Sixty-six to nothing.
Dating to the 2016 AFC championship loss to New England (36-17) and continued through defeats to Jacksonville (45-42 in January 2018), Cleveland (48-37 four years ago), Kansas City (42-21 the following year) and Buffalo (31-17 last season), the Steelers trailed a combined 66-0 after the first quarter of those games.
2. Dreadfully eye-popping numbers
In terms of drives that began and ended in the first quarters of those postseason games, the Steelers netted just 136 yards while opponents netted 529.
Over these past four weeks the net yardage deficit for the Steelers for possessions played entirely in the first quarter is 456-58.

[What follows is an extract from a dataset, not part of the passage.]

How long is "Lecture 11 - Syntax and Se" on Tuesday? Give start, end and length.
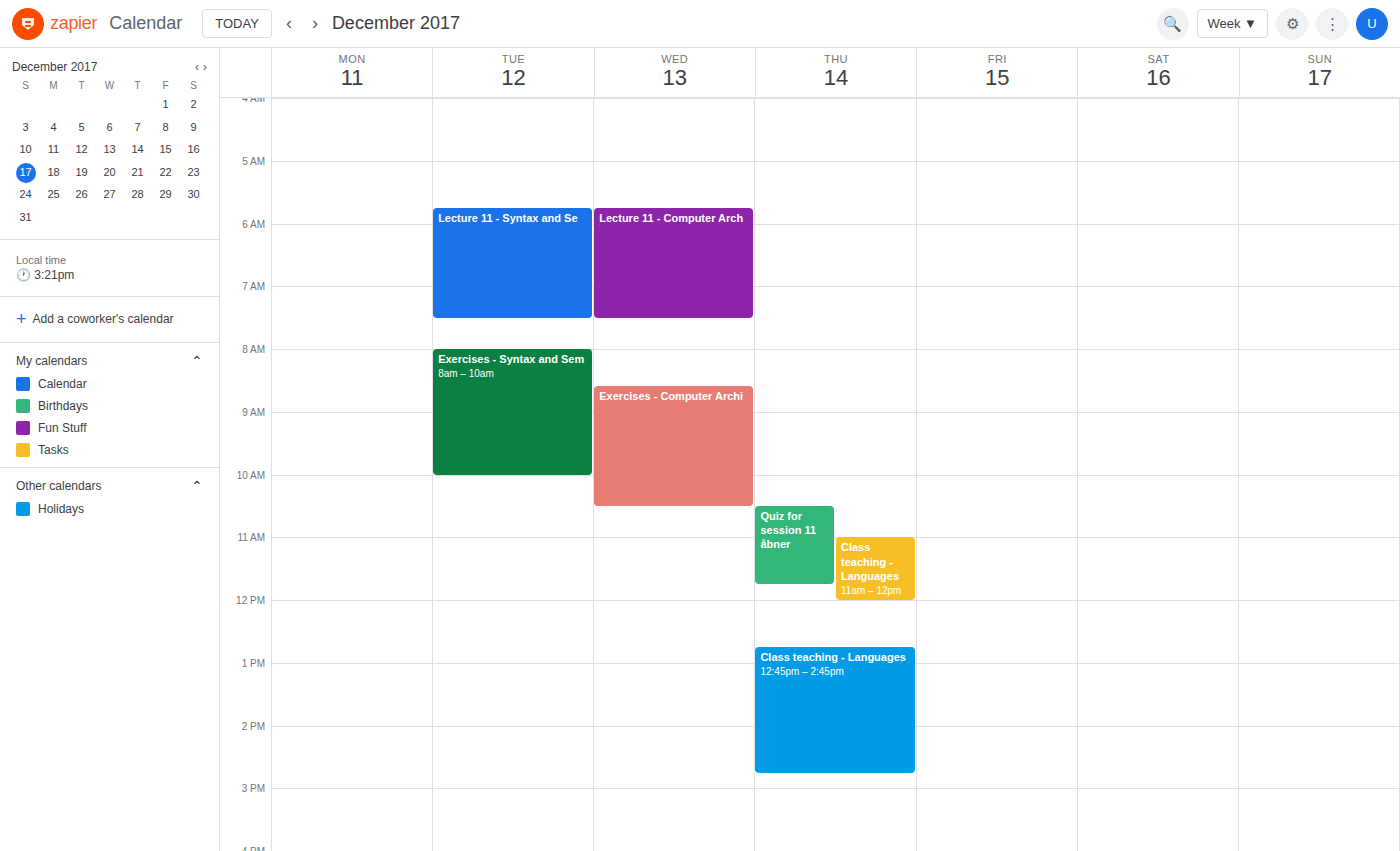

Add that up, and the aggregate yardage edge for Steelers’ opponents during possessions that ended in the first quarter of the Steelers’ four-game regular-season losing streak and five-game playoff skid is 985-194.
3. Which has been worse?
The blame can fall virtually equally between the offense and defense for these awful starts during the dueling and ongoing losing streaks.
The offense has had nine possessions contained the first quarters of the past four games — seven ended in punts, one via interception and the lone first-quarter points came on a drive that went backwards 8 yards (a special-teams fumble set up the Steelers in field-goal range during the Dec. 14 loss in Philadelphia).
The Steelers over the past month have netted three first downs and 48 yards in nine drives — and that includes a 59-yard march on Christmas Day against Kansas City… that ended with a Russell Wilson interception.
The first-quarter offensive tally during the Steelers’ current postseason losing streak? Seventeen possessions, nine first downs, 11 punts, five turnovers and one turnover on downs. Only four of the 17 drives gained at least 10 yards, only six got at least one first down.
Defensively, during the playoff win drought the Steelers have allowed more touchdowns (eight) than induced punts (seven) during first quarters.
The Steelers’ defense over these past four recent games? In 10 possessions against that began and ended before the end of the first quarter, five ended in touchdowns and two via field goals versus only two punts and one forced fumble.
4. Senior citizens
Of the 14 teams in the playoffs, only two rosters on average are older than the Steelers. According to data compiled by Bookies.com, the mean age for the Steelers on the day the regular season ended was 27 years, 10 months and 18 days. Only Minnesota and Washington had “older” rosters among those who qualified for the postseason.
Green Bay has the “youngest” roster of any current playoff team (25 years, 9 months, 6 days old on average as of last week), followed by Denver and Los Angeles Rams.
The Ravens are in the middle as the seventh-oldest of the 14 postseason teams.
Measured on the day the regular season opened, the Steelers’ roster had the ninth-oldest average age of the 32 NFL teams. Their starting quarterback (Wilson) is the team’s oldest player, and their two first-team AP All Pros are their second- and third-oldest players (defensive tackle Cameron Heyward and kicker Chris Boswell, respectively).